Боброк выпрямился, надел шлем, глянул на Дороша.
— Труби, атаман, сбор. Надобно поскорее собрать раненых и предать земле мертвых. Литовцы где-то рядом…
Из болотистых лесов они выбрались поздно ночью. На широкой, залитой лунным светом поляне Дорош, ехавший рядом с Боброком, воеводой и сотником Кириллом впереди отряда, придержал коня, повернулся к боярину.
— Все хляби и топи позади. За нашей спиной Адомас с панцирниками, так что до самого русского порубежья путь свободен. Настала пора, боярин, прощаться с ранеными.
— Добро, атаман.
Боброк и Дорош остановили коней, за ними то же сделали воевода с сотником.
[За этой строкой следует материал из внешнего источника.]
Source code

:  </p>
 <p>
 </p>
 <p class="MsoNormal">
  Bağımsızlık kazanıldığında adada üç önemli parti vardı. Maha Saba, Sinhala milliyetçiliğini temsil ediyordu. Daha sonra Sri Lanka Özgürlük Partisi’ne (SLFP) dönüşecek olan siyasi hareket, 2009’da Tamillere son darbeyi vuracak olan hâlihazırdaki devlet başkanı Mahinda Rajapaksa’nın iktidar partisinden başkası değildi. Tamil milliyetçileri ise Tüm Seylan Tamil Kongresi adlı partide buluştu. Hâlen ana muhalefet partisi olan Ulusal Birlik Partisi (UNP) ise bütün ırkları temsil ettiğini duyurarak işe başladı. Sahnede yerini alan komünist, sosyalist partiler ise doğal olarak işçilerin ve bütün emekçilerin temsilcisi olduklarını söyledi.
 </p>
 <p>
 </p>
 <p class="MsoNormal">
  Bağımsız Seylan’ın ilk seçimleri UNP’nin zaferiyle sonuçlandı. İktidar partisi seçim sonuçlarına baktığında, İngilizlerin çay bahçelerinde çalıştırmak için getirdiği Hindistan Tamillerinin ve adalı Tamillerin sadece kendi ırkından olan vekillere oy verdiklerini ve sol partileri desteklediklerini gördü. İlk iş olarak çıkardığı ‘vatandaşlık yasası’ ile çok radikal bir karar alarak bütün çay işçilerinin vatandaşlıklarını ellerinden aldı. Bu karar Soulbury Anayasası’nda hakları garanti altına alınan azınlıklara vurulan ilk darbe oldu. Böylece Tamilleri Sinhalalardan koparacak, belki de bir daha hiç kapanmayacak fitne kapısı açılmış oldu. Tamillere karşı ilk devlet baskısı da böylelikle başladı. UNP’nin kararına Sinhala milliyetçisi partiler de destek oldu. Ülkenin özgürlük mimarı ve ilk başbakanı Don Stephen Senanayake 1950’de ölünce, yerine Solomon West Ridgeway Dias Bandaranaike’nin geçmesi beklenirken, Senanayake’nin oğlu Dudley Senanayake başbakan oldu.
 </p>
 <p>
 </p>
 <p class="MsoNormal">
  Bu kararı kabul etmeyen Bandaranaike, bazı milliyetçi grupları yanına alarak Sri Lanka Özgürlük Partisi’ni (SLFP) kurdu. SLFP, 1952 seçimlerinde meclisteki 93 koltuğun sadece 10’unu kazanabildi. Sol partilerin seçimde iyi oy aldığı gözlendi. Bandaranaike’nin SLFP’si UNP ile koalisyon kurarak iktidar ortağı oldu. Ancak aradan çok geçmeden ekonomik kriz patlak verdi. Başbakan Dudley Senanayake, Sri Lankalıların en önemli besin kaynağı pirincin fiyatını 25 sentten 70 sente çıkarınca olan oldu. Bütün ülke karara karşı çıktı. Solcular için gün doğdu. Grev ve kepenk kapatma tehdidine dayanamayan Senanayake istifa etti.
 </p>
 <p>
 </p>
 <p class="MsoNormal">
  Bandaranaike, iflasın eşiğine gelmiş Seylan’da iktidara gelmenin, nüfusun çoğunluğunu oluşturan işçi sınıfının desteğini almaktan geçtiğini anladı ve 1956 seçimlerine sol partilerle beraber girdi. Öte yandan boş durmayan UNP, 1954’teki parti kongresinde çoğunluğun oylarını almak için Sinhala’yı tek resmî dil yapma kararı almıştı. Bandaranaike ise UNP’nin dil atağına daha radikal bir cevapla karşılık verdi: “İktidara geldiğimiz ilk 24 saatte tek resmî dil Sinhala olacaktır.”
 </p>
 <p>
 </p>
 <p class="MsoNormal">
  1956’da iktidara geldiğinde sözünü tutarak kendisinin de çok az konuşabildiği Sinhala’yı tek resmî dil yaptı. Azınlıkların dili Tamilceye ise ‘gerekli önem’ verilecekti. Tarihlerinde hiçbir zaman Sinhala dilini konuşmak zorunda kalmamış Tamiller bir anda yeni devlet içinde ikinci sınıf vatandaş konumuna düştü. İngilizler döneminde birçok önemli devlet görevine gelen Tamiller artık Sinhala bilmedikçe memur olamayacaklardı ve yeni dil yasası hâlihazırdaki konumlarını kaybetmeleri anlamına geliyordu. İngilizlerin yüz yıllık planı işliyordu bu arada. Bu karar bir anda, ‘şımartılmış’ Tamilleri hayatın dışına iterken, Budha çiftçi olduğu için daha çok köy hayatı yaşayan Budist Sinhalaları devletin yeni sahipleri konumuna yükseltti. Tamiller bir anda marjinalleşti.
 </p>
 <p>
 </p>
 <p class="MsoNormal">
Стоя сбоку от тропы, ведущей на поляну, они пропускали мимо себя вереницу дружинников и ватажников, пока не дождались раненых. Первым был сотник Григорий, лежавший на сделанной наскоро качалке-носилках, сплетенной из гибкой лозы и закрепленной между двумя лошадьми. Следом, с трудом держась в седле, ехал сотник Ярема из ватаги Дороша. Его левая рука, пробитая в предплечье стрелой, висела вдоль туловища плетью, голова, разрубленная за ухом саблей, была обмотана куском холстины, нога, задетая выше колена копьем, не гнулась. Хотя лицо казака было перекошено от боли, глаза его, как всегда, смотрели весело.